*** Exercise text ***
My brothers and I don't bother with each other's birthdays beyond messaging - unless it's a big one, even though I know the dates. I do exchange cards and gifts with my sister, but that's partly because we both enjoy finding small treats to send each other.

Richiewoo · 18/05/2025 17:17

Probably because they're men and they never remember. My son has to be reminded it's my birthday.

PussInBin20 · 18/05/2025 17:50

It’s so crap isn’t it. I mean they could all put calendar reminders in their phone if they genuinely found it hard to remember birthdays.

It’s just simple laziness and being selfish/uncaring.

If I was you OP, I’d just stop caring about theirs. Just leave it to your DH, but DON’T remind him.

You can’t make them care. I suspect that they pulled out of your 50th probably because they realised they hadn’t got you anything.

GreenShadow · 18/05/2025 18:33

Young people that age just don't do cards. Full Stop.
*** End of Exercise text ***
*** Data to examine ***
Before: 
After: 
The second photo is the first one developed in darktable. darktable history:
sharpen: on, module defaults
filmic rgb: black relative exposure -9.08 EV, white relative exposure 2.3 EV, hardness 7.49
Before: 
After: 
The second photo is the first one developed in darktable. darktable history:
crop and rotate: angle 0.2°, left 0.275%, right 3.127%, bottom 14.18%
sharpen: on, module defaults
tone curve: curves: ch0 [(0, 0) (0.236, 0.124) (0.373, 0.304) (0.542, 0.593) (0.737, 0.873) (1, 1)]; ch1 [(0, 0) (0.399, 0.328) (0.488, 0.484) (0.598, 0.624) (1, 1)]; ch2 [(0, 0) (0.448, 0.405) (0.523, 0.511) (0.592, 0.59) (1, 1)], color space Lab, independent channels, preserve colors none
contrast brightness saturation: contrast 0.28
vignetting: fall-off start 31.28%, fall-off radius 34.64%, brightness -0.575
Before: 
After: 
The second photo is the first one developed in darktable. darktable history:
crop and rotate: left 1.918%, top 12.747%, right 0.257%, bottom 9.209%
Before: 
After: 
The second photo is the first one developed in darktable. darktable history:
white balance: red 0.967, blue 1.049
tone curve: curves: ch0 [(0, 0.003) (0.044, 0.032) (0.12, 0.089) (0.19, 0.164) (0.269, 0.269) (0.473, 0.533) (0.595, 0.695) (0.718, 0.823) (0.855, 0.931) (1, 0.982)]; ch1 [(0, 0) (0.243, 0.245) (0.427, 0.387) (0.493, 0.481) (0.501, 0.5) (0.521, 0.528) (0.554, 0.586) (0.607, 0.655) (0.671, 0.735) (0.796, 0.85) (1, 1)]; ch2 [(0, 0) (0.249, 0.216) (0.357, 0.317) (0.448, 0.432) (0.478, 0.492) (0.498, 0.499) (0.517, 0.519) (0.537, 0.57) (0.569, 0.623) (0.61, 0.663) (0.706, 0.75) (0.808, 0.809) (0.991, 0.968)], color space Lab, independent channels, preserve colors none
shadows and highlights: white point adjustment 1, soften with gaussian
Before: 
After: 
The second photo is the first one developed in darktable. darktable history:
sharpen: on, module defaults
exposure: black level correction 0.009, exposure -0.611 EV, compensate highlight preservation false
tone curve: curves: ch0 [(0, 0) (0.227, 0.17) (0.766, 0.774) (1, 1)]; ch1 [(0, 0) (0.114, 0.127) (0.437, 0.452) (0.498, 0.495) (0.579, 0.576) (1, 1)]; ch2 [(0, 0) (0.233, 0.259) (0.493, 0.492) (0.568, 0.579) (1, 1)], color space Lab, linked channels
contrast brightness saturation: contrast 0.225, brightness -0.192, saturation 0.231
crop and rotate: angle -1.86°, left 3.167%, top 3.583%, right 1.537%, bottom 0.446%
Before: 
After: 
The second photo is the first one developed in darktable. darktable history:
*** End of Data to examine ***
Activity 1 =>
List every username that appears in the forum excerpt.
Activity 2 =>
From the forum excerpt, extract the passage from "It’s just simple" to "DON’T remind him.".

Your solution 1 =>
Richiewoo
PussInBin20
GreenShadow

Your solution 2 =>
It’s just simple laziness and being selfish/uncaring.

If I was you OP, I’d just stop caring about theirs. Just leave it to your DH, but DON’T remind him.